This is a re-post from my family blog, which I wrote late last night. I don’t normally do this and although I can and do separate out my person in different online spaces (i.e. work guy, music guy, baseball guy, family guy, etc.), I don’t always want to. So here’s a taste of this part of me…

In just a little over seven hours the thing on my wrist will beep, over and over until my waking consciousness suddenly jumps up and remembers it is an exciting day. Today is the first day of school. It’s strange as an adult, because for me, it will be like most days. I will work and I will do stuff—my day won’t be drastically different. But for the kids, it will be a very different day, one they haven’t had for months. And even then, it will not be like those other days that have come before, the ones where school was involved, because it’s all new, again.
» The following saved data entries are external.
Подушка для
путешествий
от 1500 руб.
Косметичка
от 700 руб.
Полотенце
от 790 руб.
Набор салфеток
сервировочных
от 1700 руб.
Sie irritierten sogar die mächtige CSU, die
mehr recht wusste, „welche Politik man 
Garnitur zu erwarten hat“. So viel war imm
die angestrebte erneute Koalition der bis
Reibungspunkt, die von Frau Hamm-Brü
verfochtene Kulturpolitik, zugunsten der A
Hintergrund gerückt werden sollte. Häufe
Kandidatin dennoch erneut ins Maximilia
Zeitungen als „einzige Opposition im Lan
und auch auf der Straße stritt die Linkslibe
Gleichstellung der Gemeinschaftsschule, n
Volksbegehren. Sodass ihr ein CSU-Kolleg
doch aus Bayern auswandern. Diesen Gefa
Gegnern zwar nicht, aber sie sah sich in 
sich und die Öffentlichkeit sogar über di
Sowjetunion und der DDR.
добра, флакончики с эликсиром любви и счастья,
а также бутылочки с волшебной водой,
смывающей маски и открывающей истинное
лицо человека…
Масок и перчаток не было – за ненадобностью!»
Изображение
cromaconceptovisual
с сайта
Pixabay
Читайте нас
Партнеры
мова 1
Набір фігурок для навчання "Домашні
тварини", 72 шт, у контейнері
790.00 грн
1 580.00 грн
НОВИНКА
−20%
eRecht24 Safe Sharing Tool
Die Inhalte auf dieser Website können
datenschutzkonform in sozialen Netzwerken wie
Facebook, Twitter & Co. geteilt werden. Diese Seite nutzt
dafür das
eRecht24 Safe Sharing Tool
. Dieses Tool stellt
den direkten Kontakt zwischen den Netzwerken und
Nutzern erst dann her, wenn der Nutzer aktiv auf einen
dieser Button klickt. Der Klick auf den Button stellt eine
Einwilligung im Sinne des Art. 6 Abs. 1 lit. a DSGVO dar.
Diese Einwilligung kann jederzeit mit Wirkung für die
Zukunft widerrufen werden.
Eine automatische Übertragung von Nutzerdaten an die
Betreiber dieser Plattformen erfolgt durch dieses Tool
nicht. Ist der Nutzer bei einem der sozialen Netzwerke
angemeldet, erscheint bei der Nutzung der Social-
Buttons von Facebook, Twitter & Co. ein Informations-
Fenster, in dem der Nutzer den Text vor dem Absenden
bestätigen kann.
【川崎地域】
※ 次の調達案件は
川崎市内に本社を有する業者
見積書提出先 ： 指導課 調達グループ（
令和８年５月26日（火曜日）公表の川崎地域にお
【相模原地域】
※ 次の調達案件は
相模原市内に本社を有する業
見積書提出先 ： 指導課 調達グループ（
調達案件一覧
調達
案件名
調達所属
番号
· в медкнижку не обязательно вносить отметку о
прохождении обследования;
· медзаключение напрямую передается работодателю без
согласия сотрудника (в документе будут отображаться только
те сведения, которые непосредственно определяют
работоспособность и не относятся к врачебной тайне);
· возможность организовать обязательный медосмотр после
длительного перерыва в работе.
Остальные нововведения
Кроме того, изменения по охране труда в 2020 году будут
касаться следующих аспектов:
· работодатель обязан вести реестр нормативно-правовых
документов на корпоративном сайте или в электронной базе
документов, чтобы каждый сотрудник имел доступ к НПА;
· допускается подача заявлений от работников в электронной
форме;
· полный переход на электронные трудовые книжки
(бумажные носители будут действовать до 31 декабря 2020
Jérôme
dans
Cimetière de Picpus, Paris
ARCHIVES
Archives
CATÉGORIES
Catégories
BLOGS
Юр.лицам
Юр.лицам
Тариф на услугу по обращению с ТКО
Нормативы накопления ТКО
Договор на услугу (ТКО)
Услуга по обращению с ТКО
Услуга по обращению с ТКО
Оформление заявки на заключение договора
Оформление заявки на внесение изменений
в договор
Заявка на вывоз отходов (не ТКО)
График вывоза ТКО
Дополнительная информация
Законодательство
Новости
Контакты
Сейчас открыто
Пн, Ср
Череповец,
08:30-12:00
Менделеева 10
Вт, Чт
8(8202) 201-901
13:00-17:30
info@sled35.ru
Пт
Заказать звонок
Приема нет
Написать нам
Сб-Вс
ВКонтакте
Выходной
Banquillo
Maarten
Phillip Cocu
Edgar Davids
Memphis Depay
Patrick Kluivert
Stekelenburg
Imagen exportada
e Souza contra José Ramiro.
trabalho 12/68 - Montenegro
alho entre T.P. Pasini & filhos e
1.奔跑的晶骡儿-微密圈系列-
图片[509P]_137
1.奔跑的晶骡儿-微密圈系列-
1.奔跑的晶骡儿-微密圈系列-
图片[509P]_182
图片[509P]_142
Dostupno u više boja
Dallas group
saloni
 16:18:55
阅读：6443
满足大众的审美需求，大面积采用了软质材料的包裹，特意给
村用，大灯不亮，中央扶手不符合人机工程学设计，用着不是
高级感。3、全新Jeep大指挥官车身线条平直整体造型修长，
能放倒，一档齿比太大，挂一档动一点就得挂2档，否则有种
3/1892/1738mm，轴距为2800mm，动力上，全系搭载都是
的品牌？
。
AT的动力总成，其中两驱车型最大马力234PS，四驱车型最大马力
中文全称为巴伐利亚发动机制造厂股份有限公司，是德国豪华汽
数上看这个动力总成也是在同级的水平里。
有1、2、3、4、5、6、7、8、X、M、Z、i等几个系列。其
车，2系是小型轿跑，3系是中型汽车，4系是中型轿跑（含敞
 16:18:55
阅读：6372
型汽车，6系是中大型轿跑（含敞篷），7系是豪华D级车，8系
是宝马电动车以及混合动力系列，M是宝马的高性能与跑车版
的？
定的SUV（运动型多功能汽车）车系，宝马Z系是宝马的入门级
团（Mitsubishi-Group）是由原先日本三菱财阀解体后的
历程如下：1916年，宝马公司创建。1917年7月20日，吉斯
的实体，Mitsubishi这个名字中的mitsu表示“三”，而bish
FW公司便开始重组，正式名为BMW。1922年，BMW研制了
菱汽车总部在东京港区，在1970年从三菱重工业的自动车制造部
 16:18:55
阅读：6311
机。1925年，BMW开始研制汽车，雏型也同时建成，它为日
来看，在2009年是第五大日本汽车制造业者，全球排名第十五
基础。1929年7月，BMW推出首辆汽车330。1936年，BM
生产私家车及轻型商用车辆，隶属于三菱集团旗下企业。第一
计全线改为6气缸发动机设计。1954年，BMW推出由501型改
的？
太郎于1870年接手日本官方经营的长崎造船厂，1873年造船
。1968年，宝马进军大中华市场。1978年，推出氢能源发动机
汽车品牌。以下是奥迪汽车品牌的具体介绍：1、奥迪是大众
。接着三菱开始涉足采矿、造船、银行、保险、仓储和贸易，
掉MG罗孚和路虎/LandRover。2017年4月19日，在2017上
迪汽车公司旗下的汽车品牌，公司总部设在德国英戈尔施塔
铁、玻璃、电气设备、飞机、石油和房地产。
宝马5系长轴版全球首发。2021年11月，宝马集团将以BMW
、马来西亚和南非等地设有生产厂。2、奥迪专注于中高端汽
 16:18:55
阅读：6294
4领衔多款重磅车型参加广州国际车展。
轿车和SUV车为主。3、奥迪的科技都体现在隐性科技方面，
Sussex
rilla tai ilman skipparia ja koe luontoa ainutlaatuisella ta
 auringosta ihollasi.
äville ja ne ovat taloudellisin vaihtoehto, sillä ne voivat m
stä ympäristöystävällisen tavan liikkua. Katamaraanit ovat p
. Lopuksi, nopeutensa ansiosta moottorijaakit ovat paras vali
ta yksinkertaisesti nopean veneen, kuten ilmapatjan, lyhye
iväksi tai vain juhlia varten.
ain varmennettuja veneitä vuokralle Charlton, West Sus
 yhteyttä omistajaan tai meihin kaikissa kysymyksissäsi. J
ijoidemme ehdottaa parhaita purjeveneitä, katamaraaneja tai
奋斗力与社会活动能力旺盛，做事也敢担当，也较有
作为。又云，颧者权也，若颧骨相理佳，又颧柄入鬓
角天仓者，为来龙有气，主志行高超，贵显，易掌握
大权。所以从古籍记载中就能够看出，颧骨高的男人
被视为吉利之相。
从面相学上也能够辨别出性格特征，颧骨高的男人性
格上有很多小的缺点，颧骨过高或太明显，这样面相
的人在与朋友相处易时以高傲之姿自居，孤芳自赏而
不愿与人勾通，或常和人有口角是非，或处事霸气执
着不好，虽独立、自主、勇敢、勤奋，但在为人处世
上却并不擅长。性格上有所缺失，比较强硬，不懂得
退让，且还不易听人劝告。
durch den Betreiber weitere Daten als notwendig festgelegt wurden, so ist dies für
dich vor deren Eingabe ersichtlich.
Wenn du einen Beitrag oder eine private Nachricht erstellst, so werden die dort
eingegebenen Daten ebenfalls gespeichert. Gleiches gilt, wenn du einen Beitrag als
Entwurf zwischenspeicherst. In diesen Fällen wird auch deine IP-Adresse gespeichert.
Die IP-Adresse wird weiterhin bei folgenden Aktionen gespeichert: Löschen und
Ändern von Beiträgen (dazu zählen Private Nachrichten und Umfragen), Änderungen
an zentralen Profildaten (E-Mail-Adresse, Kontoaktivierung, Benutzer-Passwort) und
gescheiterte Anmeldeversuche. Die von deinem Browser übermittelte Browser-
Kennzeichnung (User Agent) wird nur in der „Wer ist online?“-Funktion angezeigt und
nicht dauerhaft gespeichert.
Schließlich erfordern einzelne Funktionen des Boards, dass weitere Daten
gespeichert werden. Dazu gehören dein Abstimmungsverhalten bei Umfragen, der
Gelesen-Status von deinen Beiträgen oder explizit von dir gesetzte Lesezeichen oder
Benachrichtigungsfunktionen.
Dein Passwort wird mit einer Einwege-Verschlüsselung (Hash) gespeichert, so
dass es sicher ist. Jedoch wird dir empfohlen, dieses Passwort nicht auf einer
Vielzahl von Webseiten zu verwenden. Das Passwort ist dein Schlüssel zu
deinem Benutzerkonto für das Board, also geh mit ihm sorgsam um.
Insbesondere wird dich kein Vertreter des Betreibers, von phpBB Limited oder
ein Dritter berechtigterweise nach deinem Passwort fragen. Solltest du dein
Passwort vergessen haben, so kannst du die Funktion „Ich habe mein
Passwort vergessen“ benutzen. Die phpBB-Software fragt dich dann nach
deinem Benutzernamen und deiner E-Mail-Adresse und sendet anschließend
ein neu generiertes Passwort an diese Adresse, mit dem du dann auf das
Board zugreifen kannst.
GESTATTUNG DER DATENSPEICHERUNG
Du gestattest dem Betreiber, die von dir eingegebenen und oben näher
Not only that, but they have changed and that, really, changes everything.

The backpacks are packed—except for the lunches of course, those I make fresh—the clothes are bought, cleaned, and folded only to be unfolded in mere hours. The shoes are lined up, ready to be put on. Maia will be in “street clothes” while Keana will be in the now familiar navy blues, whites, and khaki. It was funny to hear her, two years ago as a kindergartner, use her new vocabulary word “khaki” for anything tan, and even now it sounds like such a foreign word coming from the mouth of our child. The supplies seem almost endless for Keana and it’s hard not to look back to when I was this age, only going to school with a notebook and pencil, and wonder how bad the state of education must be where even in a pretty well-off school like this one, Keana still has to bring two reams of printer paper, other notebooks with lined paper, a composition book, a box of pencils, glue, crayons, markers, highlighters, erasers, folders, and even a day/homework planner that has to be purchased for $3 from the office tomorrow. Oh, and two boxes of kleenex. I almost wondered if I should I also send her with the package of toilet paper that I have in the hall closet.

We’ll be sending our kids out for the day tomorrow packed high with supplies, food, and water, but even with all that, as a parent, you wish you could give them more. You know you can’t though, you’ve already given them everything for now—mentally, emotionally, spiritually—and you tell yourself it has to be enough. “It’s good, it’s important, it’s the right time,” you tell yourself and mostly you believe it. If you didn’t there would be no way to unlock that door in the morning and let them walk through it. This year should be much easier now that Keana is going into second grade and Maia is returning to preschool, now one of the older kids. Aliya, though, will be left wondering where her sisters are going and will no doubt want to follow fiercely. Maybe she won’t though. Maybe she’ll enjoy the alone time at home and Maia will be home by 1 p.m. anyway, excited to tell her all about her first day back at preschool. Then again, she may also come home in a storm, swearing never to return. You just don’t know.

And that’s the thing: you just don’t know how it’s all going to go. It’s just like any other day in that regard, but it’s not. We’re sending our kids out into the world with strangers. Not just adult strangers but smaller strangers too. Smaller strangers with different perspectives and vocabularies and experiences. They’ll experience new people and things and some will be great and some will be shitty and some may even fall somewhere in between. “It’s good, it’s important, it’s the right time,” you tell yourself and mostly, you believe it.